--- Source material Enclosed Below ---
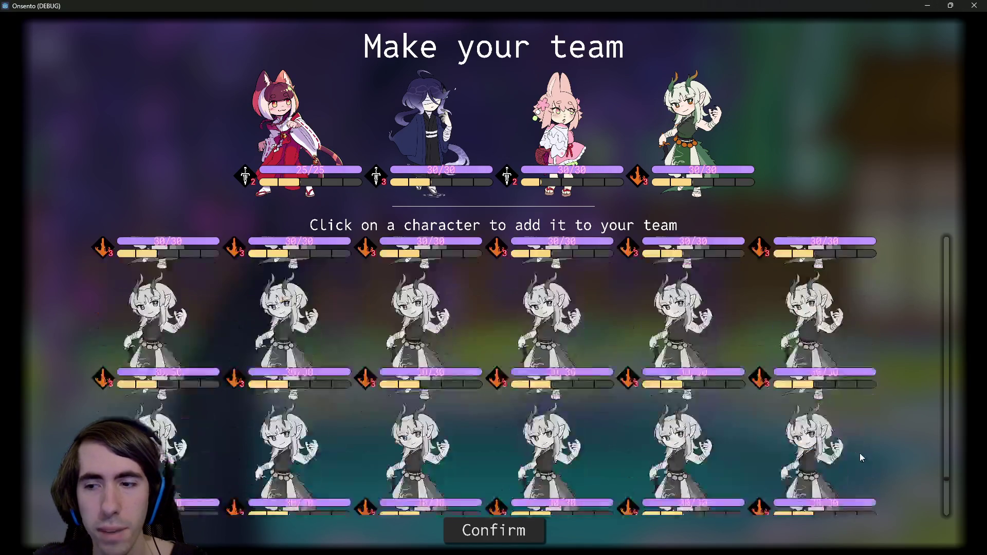
left_click(928, 6)
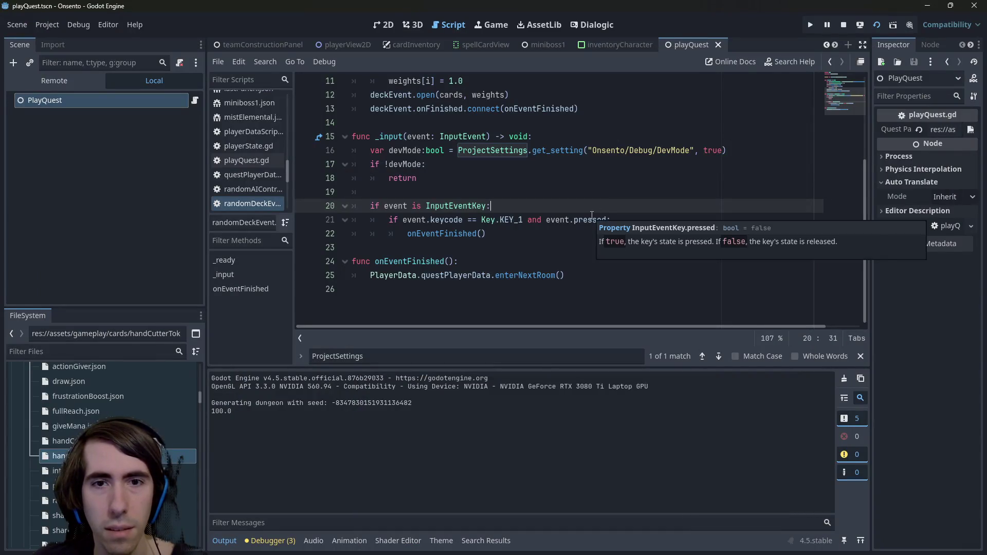
key("alt+Tab")
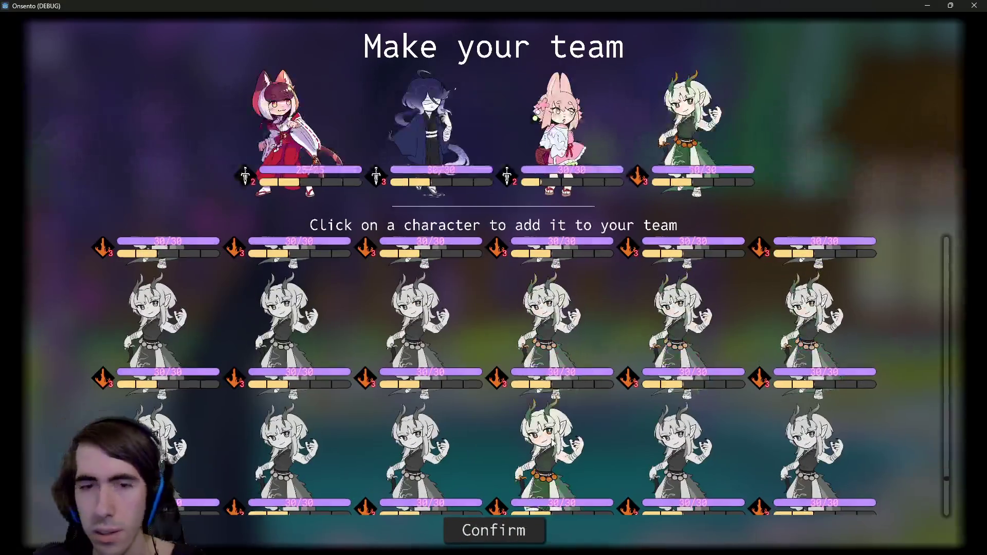
left_click(515, 529)
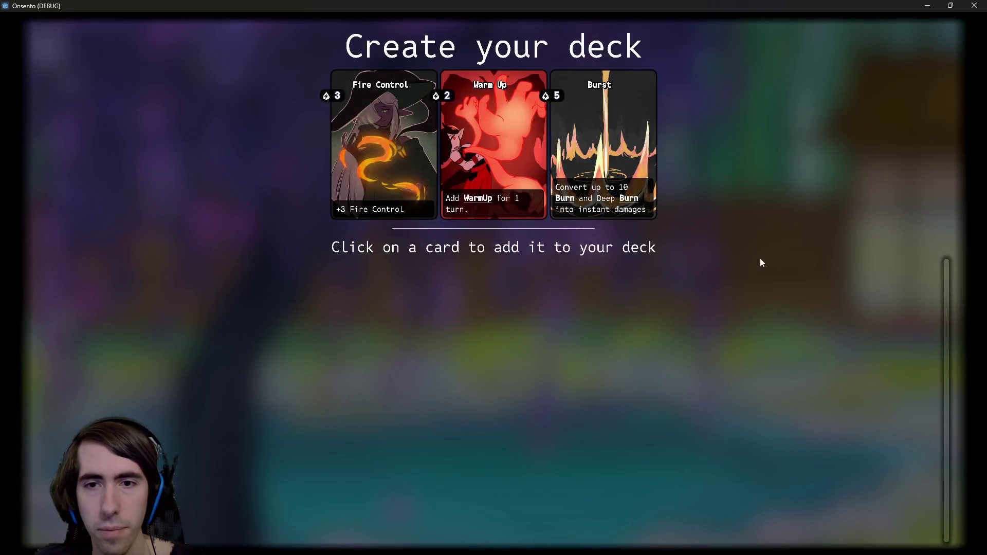
left_click(757, 240)
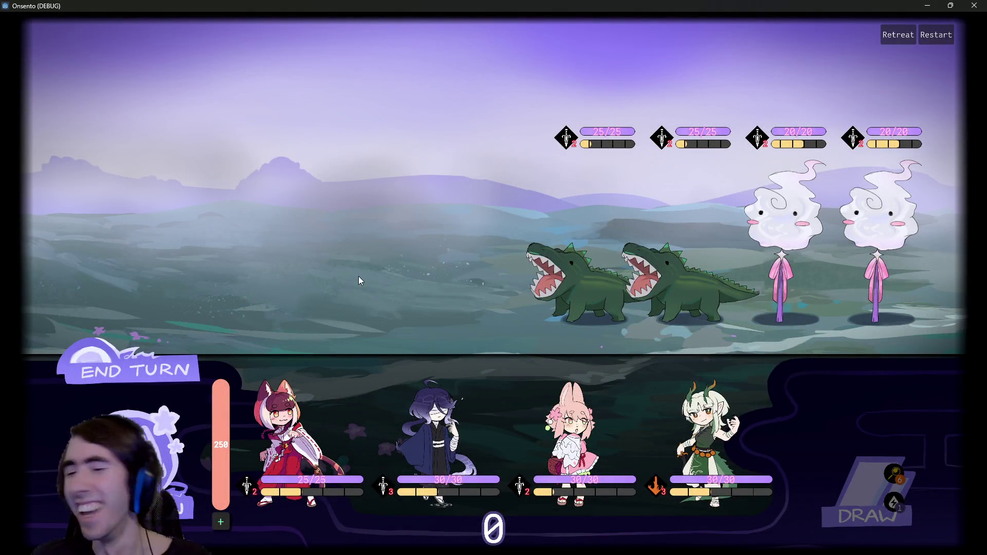
Step: Deploy the first party member, then buff the dark-haired ally with Mana Focus and two Attack-Up Magic cards
mouse_move(288, 442)
left_mouse_down()
mouse_move(378, 268)
mouse_move(387, 272)
left_mouse_up()
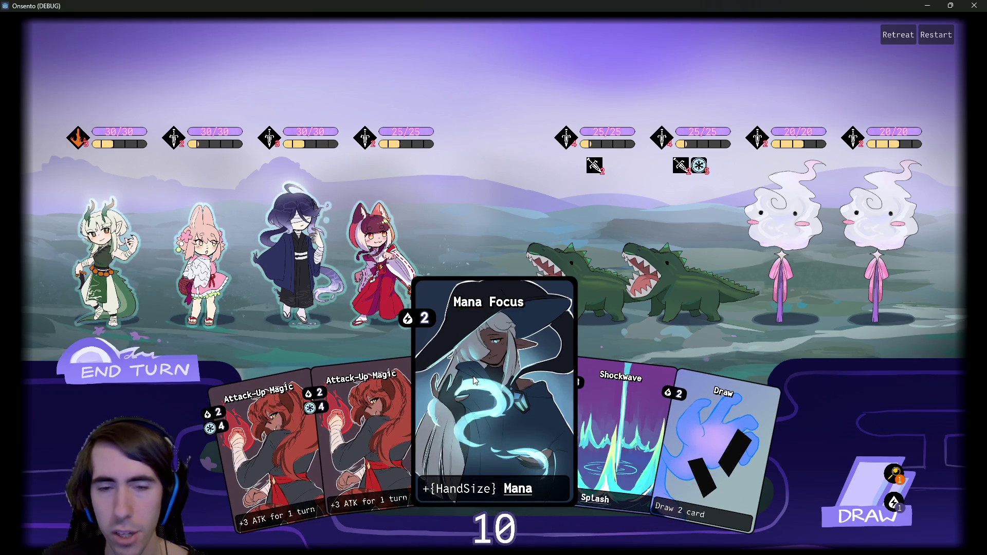
left_click(849, 489)
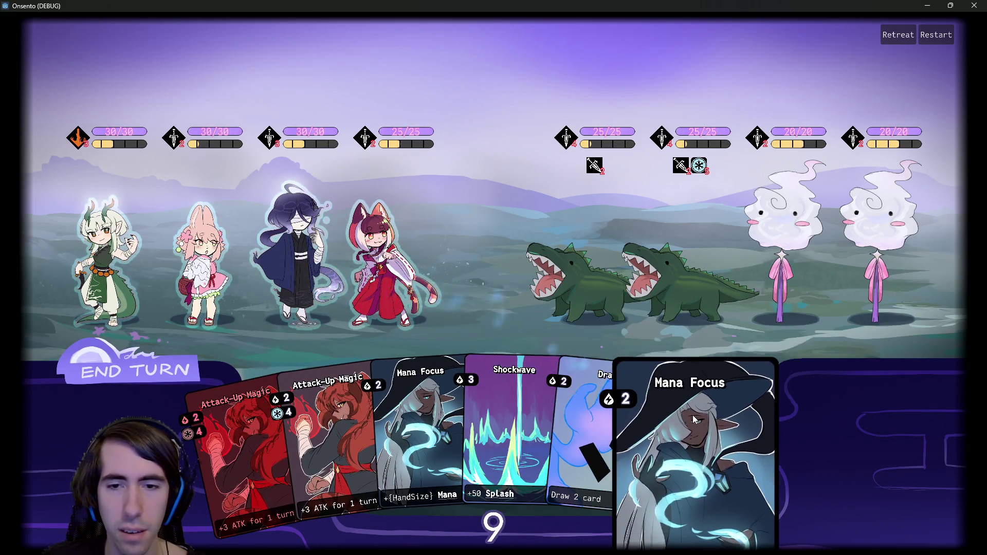
mouse_move(730, 437)
left_mouse_down()
mouse_move(774, 423)
mouse_move(297, 259)
left_mouse_up()
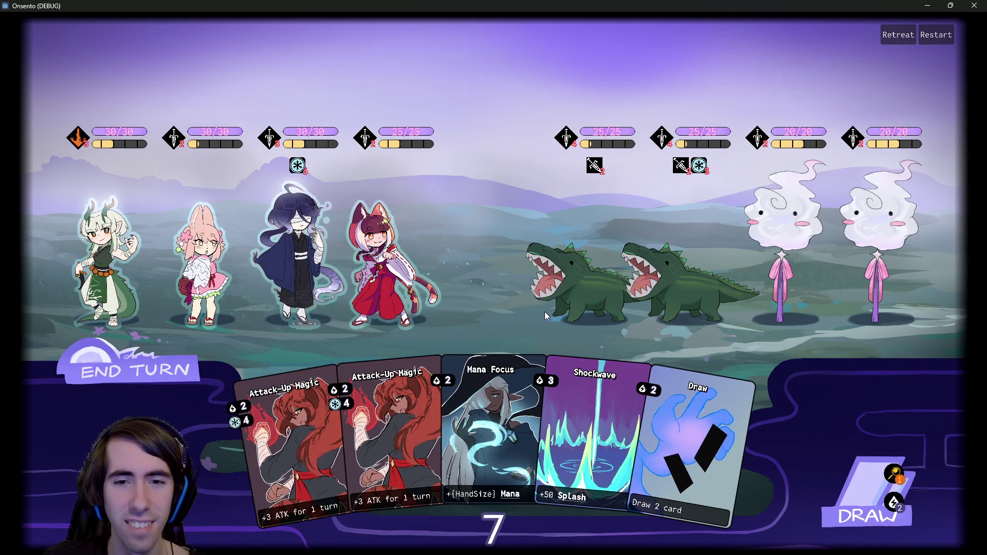
mouse_move(582, 390)
left_mouse_down()
mouse_move(469, 321)
mouse_move(297, 256)
left_mouse_up()
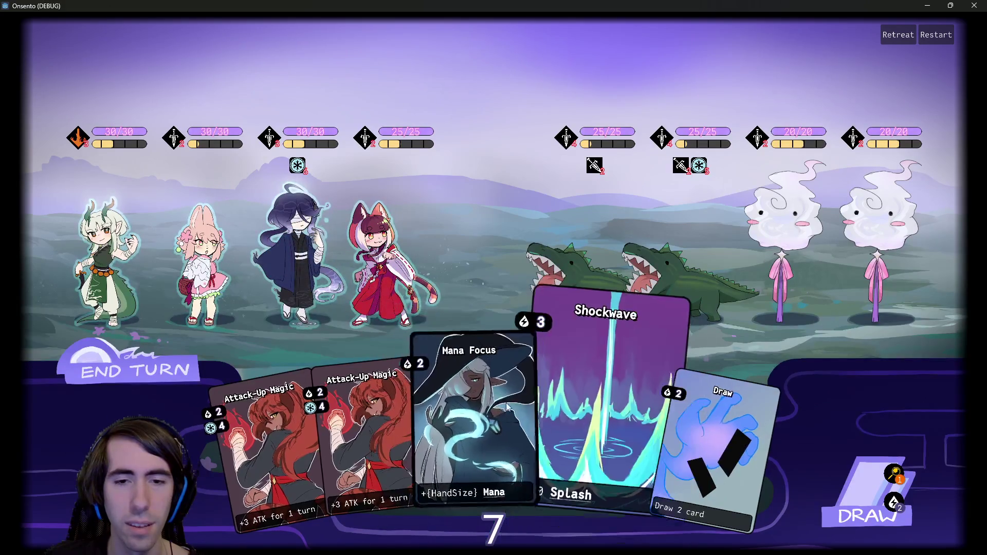
left_click_drag(470, 427, 430, 304)
mouse_move(442, 422)
left_mouse_down()
mouse_move(432, 453)
mouse_move(311, 260)
left_mouse_up()
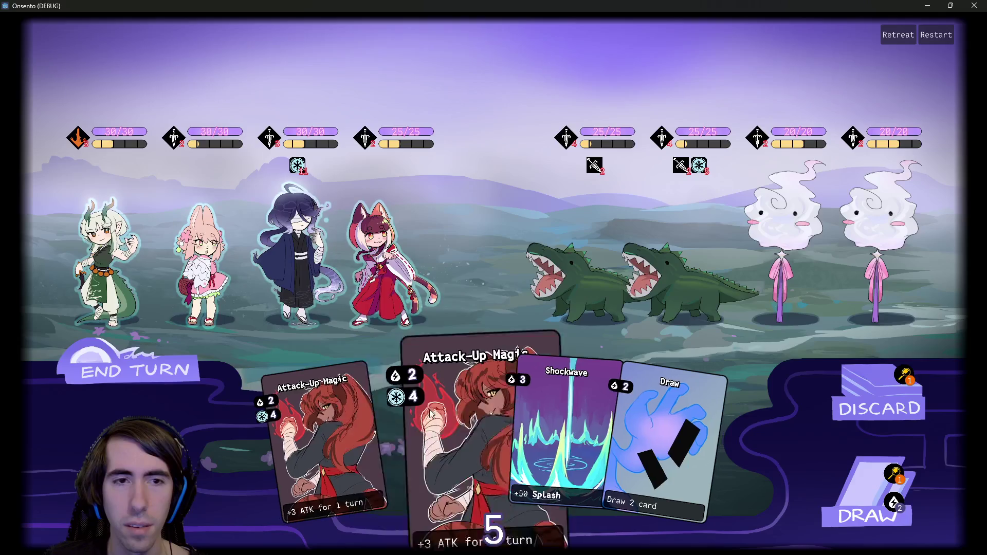
left_click_drag(393, 381, 288, 257)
--- End of Enclosed Source material ---
_Goal of the exercise:_
Everything in the entries above except the pictures should be given again exactly.

_Output of the task:_
left_click(928, 6)
key("alt+Tab")
left_click(515, 529)
left_click(757, 240)
Step: Deploy the first party member, then buff the dark-haired ally with Mana Focus and two Attack-Up Magic cards
mouse_move(288, 442)
left_mouse_down()
mouse_move(378, 268)
mouse_move(387, 272)
left_mouse_up()
left_click(849, 489)
mouse_move(730, 437)
left_mouse_down()
mouse_move(774, 423)
mouse_move(297, 259)
left_mouse_up()
mouse_move(582, 390)
left_mouse_down()
mouse_move(469, 321)
mouse_move(297, 256)
left_mouse_up()
left_click_drag(470, 427, 430, 304)
mouse_move(442, 422)
left_mouse_down()
mouse_move(432, 453)
mouse_move(311, 260)
left_mouse_up()
left_click_drag(393, 381, 288, 257)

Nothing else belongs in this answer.